--- What you should do ---
In this exercise, retype exactly the lines from the start of the entries through the line bearing "Figure 1. Normalized", leaving every picture out.
═══ Material for the task
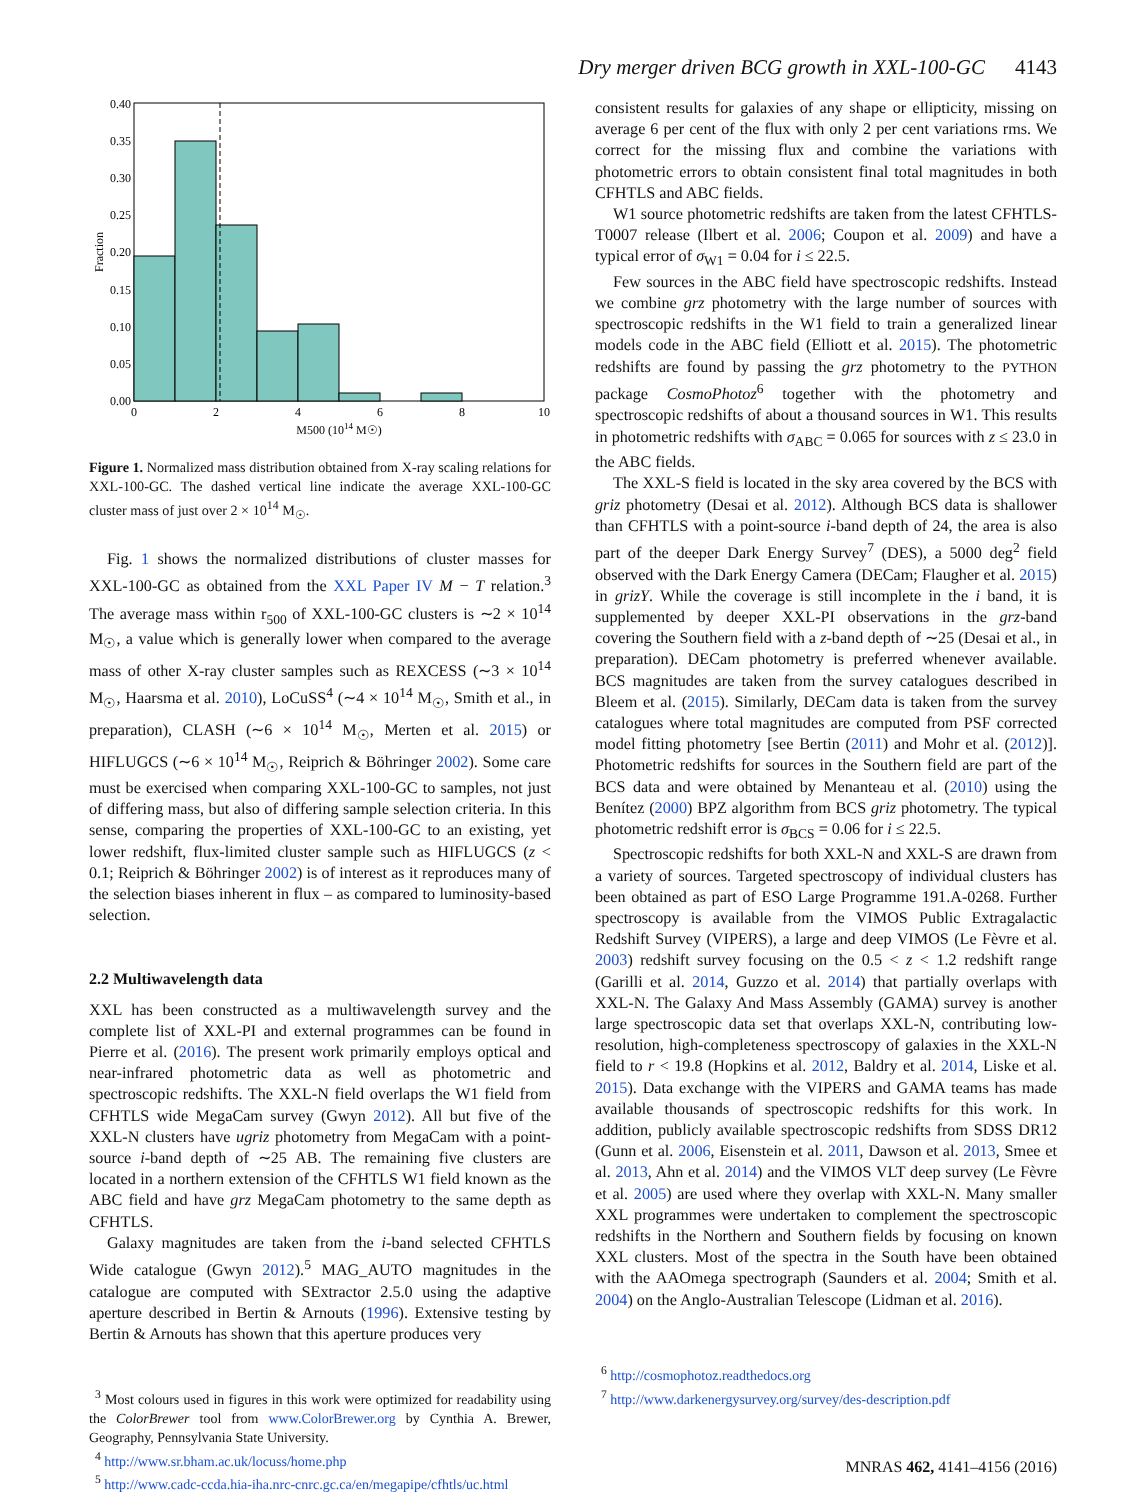Dry merger driven BCG growth in XXL-100-GC 4143
0.00
0.05
0.10
0.15
0.20
0.25
0.30
0.35
0.40
0
2
4
6
8
10
M500 (1014 M☉)
Fraction
Figure 1. Normalized mass distribution obtained from X-ray scaling relations for XXL-100-GC. The dashed vertical line indicate the average XXL-100-GC cluster mass of just over 2 × 10<sup>14</sup> M<sub>☉</sub>.
Fig. 1 shows the normalized distributions of cluster masses for XXL-100-GC as obtained from the XXL Paper IV M − T relation.<sup>3</sup> The average mass within r<sub>500</sub> of XXL-100-GC clusters is ∼2 × 10<sup>14</sup> M<sub>☉</sub>, a value which is generally lower when compared to the average mass of other X-ray cluster samples such as REXCESS (∼3 × 10<sup>14</sup> M<sub>☉</sub>, Haarsma et al. 2010), LoCuSS<sup>4</sup> (∼4 × 10<sup>14</sup> M<sub>☉</sub>, Smith et al., in preparation), CLASH (∼6 × 10<sup>14</sup> M<sub>☉</sub>, Merten et al. 2015) or HIFLUGCS (∼6 × 10<sup>14</sup> M<sub>☉</sub>, Reiprich & Böhringer 2002). Some care must be exercised when comparing XXL-100-GC to samples, not just of differing mass, but also of differing sample selection criteria. In this sense, comparing the properties of XXL-100-GC to an existing, yet lower redshift, flux-limited cluster sample such as HIFLUGCS (z < 0.1; Reiprich & Böhringer 2002) is of interest as it reproduces many of the selection biases inherent in flux – as compared to luminosity-based selection.
2.2 Multiwavelength data
XXL has been constructed as a multiwavelength survey and the complete list of XXL-PI and external programmes can be found in Pierre et al. (2016). The present work primarily employs optical and near-infrared photometric data as well as photometric and spectroscopic redshifts. The XXL-N field overlaps the W1 field from CFHTLS wide MegaCam survey (Gwyn 2012). All but five of the XXL-N clusters have ugriz photometry from MegaCam with a point-source i-band depth of ∼25 AB. The remaining five clusters are located in a northern extension of the CFHTLS W1 field known as the ABC field and have grz MegaCam photometry to the same depth as CFHTLS.
Galaxy magnitudes are taken from the i-band selected CFHTLS Wide catalogue (Gwyn 2012).<sup>5</sup> MAG_AUTO magnitudes in the catalogue are computed with SExtractor 2.5.0 using the adaptive aperture described in Bertin & Arnouts (1996). Extensive testing by Bertin & Arnouts has shown that this aperture produces very
<sup>3</sup> Most colours used in figures in this work were optimized for readability using the ColorBrewer tool from www.ColorBrewer.org by Cynthia A. Brewer, Geography, Pennsylvania State University.
<sup>4</sup> http://www.sr.bham.ac.uk/locuss/home.php
<sup>5</sup> http://www.cadc-ccda.hia-iha.nrc-cnrc.gc.ca/en/megapipe/cfhtls/uc.html
consistent results for galaxies of any shape or ellipticity, missing on average 6 per cent of the flux with only 2 per cent variations rms. We correct for the missing flux and combine the variations with photometric errors to obtain consistent final total magnitudes in both CFHTLS and ABC fields.
W1 source photometric redshifts are taken from the latest CFHTLS-T0007 release (Ilbert et al. 2006; Coupon et al. 2009) and have a typical error of σ<sub>W1</sub> = 0.04 for i ≤ 22.5.
Few sources in the ABC field have spectroscopic redshifts. Instead we combine grz photometry with the large number of sources with spectroscopic redshifts in the W1 field to train a generalized linear models code in the ABC field (Elliott et al. 2015). The photometric redshifts are found by passing the grz photometry to the PYTHON package CosmoPhotoz<sup>6</sup> together with the photometry and spectroscopic redshifts of about a thousand sources in W1. This results in photometric redshifts with σ<sub>ABC</sub> = 0.065 for sources with z ≤ 23.0 in the ABC fields.
The XXL-S field is located in the sky area covered by the BCS with griz photometry (Desai et al. 2012). Although BCS data is shallower than CFHTLS with a point-source i-band depth of 24, the area is also part of the deeper Dark Energy Survey<sup>7</sup> (DES), a 5000 deg<sup>2</sup> field observed with the Dark Energy Camera (DECam; Flaugher et al. 2015) in grizY. While the coverage is still incomplete in the i band, it is supplemented by deeper XXL-PI observations in the grz-band covering the Southern field with a z-band depth of ∼25 (Desai et al., in preparation). DECam photometry is preferred whenever available. BCS magnitudes are taken from the survey catalogues described in Bleem et al. (2015). Similarly, DECam data is taken from the survey catalogues where total magnitudes are computed from PSF corrected model fitting photometry [see Bertin (2011) and Mohr et al. (2012)]. Photometric redshifts for sources in the Southern field are part of the BCS data and were obtained by Menanteau et al. (2010) using the Benítez (2000) BPZ algorithm from BCS griz photometry. The typical photometric redshift error is σ<sub>BCS</sub> = 0.06 for i ≤ 22.5.
Spectroscopic redshifts for both XXL-N and XXL-S are drawn from a variety of sources. Targeted spectroscopy of individual clusters has been obtained as part of ESO Large Programme 191.A-0268. Further spectroscopy is available from the VIMOS Public Extragalactic Redshift Survey (VIPERS), a large and deep VIMOS (Le Fèvre et al. 2003) redshift survey focusing on the 0.5 < z < 1.2 redshift range (Garilli et al. 2014, Guzzo et al. 2014) that partially overlaps with XXL-N. The Galaxy And Mass Assembly (GAMA) survey is another large spectroscopic data set that overlaps XXL-N, contributing low-resolution, high-completeness spectroscopy of galaxies in the XXL-N field to r < 19.8 (Hopkins et al. 2012, Baldry et al. 2014, Liske et al. 2015). Data exchange with the VIPERS and GAMA teams has made available thousands of spectroscopic redshifts for this work. In addition, publicly available spectroscopic redshifts from SDSS DR12 (Gunn et al. 2006, Eisenstein et al. 2011, Dawson et al. 2013, Smee et al. 2013, Ahn et al. 2014) and the VIMOS VLT deep survey (Le Fèvre et al. 2005) are used where they overlap with XXL-N. Many smaller XXL programmes were undertaken to complement the spectroscopic redshifts in the Northern and Southern fields by focusing on known XXL clusters. Most of the spectra in the South have been obtained with the AAOmega spectrograph (Saunders et al. 2004; Smith et al. 2004) on the Anglo-Australian Telescope (Lidman et al. 2016).
<sup>6</sup> http://cosmophotoz.readthedocs.org
<sup>7</sup> http://www.darkenergysurvey.org/survey/des-description.pdf
MNRAS 462, 4141–4156 (2016)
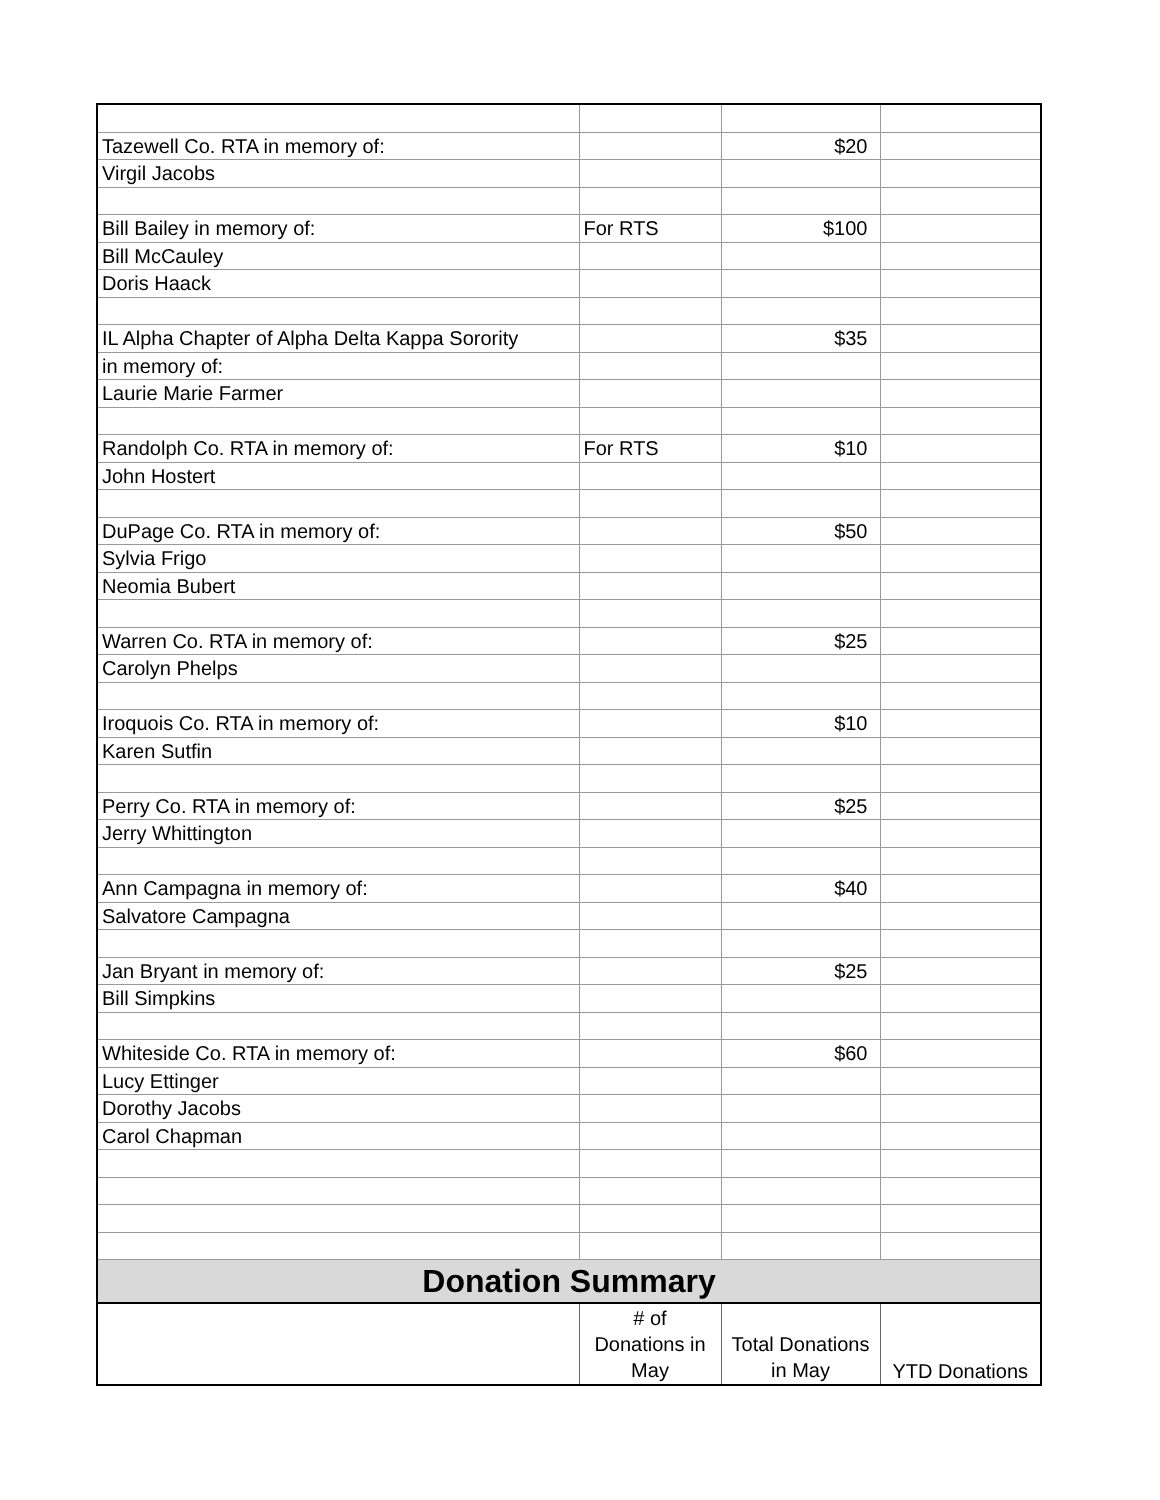| Tazewell Co. RTA in memory of: | | $20 | |
| Virgil Jacobs | | | |
| Bill Bailey in memory of: | For RTS | $100 | |
| Bill McCauley | | | |
| Doris Haack | | | |
| IL Alpha Chapter of Alpha Delta Kappa Sorority | | $35 | |
| in memory of: | | | |
| Laurie Marie Farmer | | | |
| Randolph Co. RTA in memory of: | For RTS | $10 | |
| John Hostert | | | |
| DuPage Co. RTA in memory of: | | $50 | |
| Sylvia Frigo | | | |
| Neomia Bubert | | | |
| Warren Co. RTA in memory of: | | $25 | |
| Carolyn Phelps | | | |
| Iroquois Co. RTA in memory of: | | $10 | |
| Karen Sutfin | | | |
| Perry Co. RTA in memory of: | | $25 | |
| Jerry Whittington | | | |
| Ann Campagna in memory of: | | $40 | |
| Salvatore Campagna | | | |
| Jan Bryant in memory of: | | $25 | |
| Bill Simpkins | | | |
| Whiteside Co. RTA in memory of: | | $60 | |
| Lucy Ettinger | | | |
| Dorothy Jacobs | | | |
| Carol Chapman | | | |
| Donation Summary | | | |
| | # of Donations in May | Total Donations in May | YTD Donations |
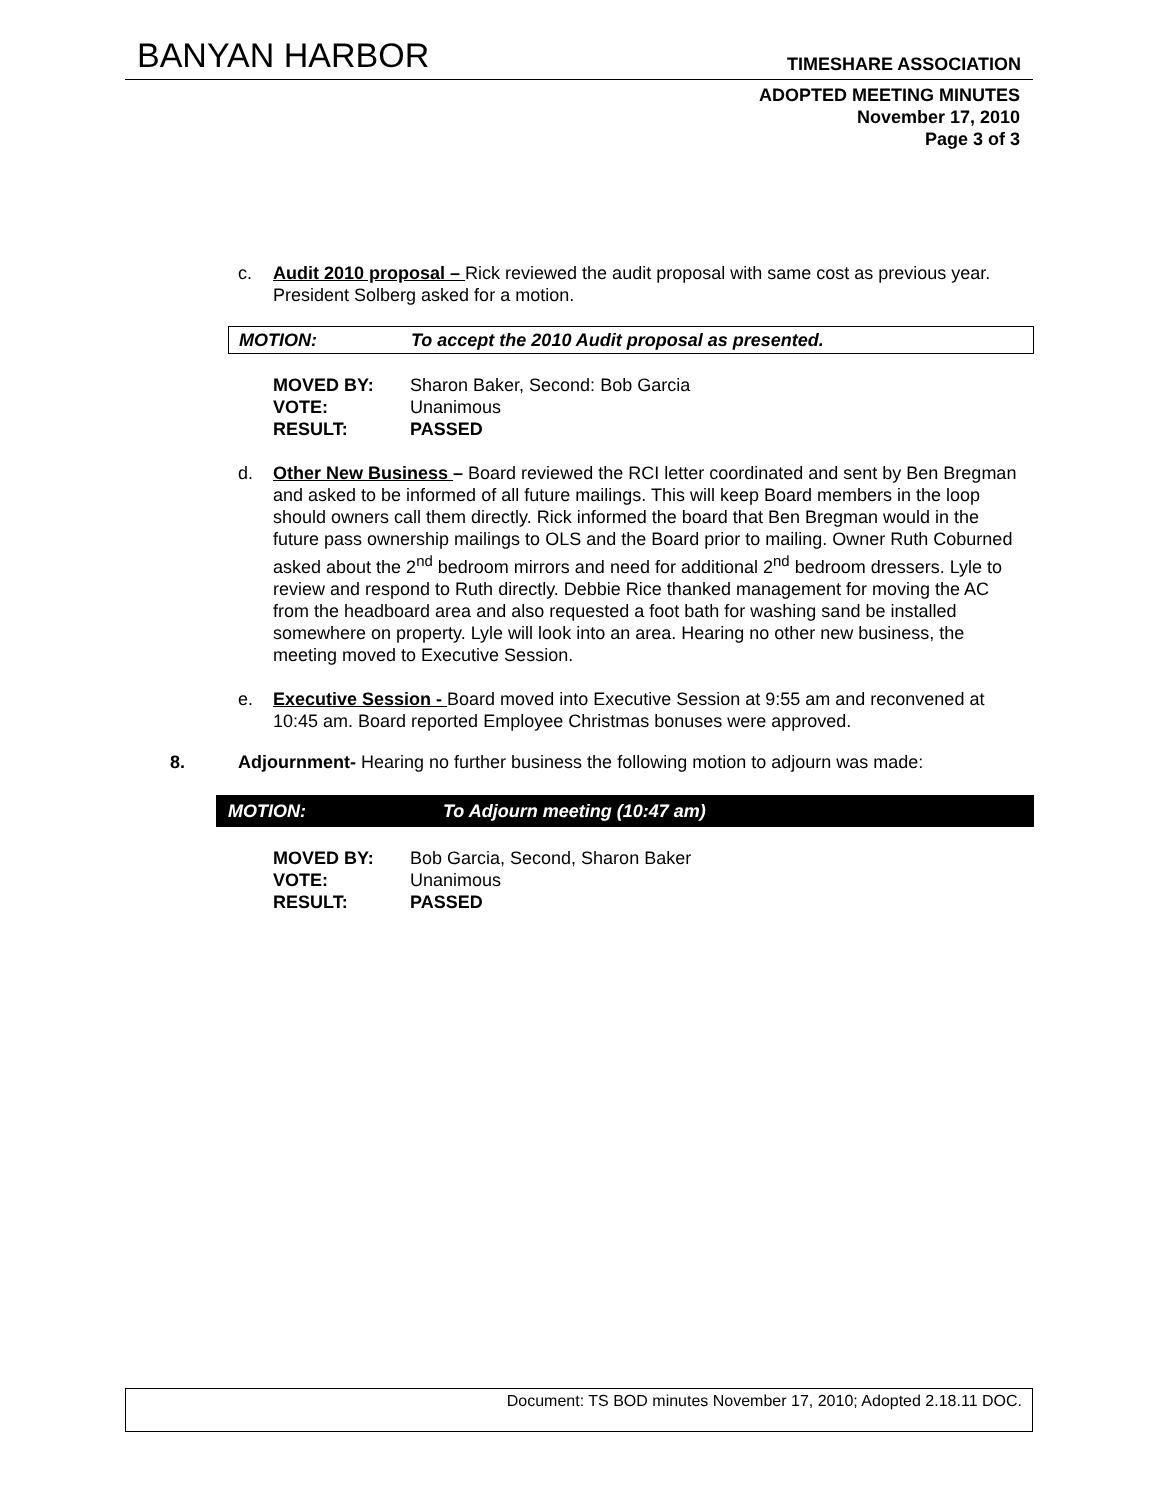BANYAN HARBOR TIMESHARE ASSOCIATION
ADOPTED MEETING MINUTES
November 17, 2010
Page 3 of 3
c. Audit 2010 proposal – Rick reviewed the audit proposal with same cost as previous year. President Solberg asked for a motion.
MOTION: To accept the 2010 Audit proposal as presented.
MOVED BY: Sharon Baker, Second: Bob Garcia
VOTE: Unanimous
RESULT: PASSED
d. Other New Business – Board reviewed the RCI letter coordinated and sent by Ben Bregman and asked to be informed of all future mailings. This will keep Board members in the loop should owners call them directly. Rick informed the board that Ben Bregman would in the future pass ownership mailings to OLS and the Board prior to mailing. Owner Ruth Coburned asked about the 2<sup>nd</sup> bedroom mirrors and need for additional 2<sup>nd</sup> bedroom dressers. Lyle to review and respond to Ruth directly. Debbie Rice thanked management for moving the AC from the headboard area and also requested a foot bath for washing sand be installed somewhere on property. Lyle will look into an area. Hearing no other new business, the meeting moved to Executive Session.
e. Executive Session - Board moved into Executive Session at 9:55 am and reconvened at 10:45 am. Board reported Employee Christmas bonuses were approved.
8. Adjournment- Hearing no further business the following motion to adjourn was made:
MOTION: To Adjourn meeting (10:47 am)
MOVED BY: Bob Garcia, Second, Sharon Baker
VOTE: Unanimous
RESULT: PASSED
Document: TS BOD minutes November 17, 2010; Adopted 2.18.11 DOC.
══════
--- Reply ---
Dry merger driven BCG growth in XXL-100-GC 4143
0.00
0.05
0.10
0.15
0.20
0.25
0.30
0.35
0.40
0
2
4
6
8
10
M500 (1014 M☉)
Fraction
Figure 1. Normalized mass distribution obtained from X-ray scaling relations for XXL-100-GC. The dashed vertical line indicate the average XXL-100-GC cluster mass of just over 2 × 10<sup>14</sup> M<sub>☉</sub>.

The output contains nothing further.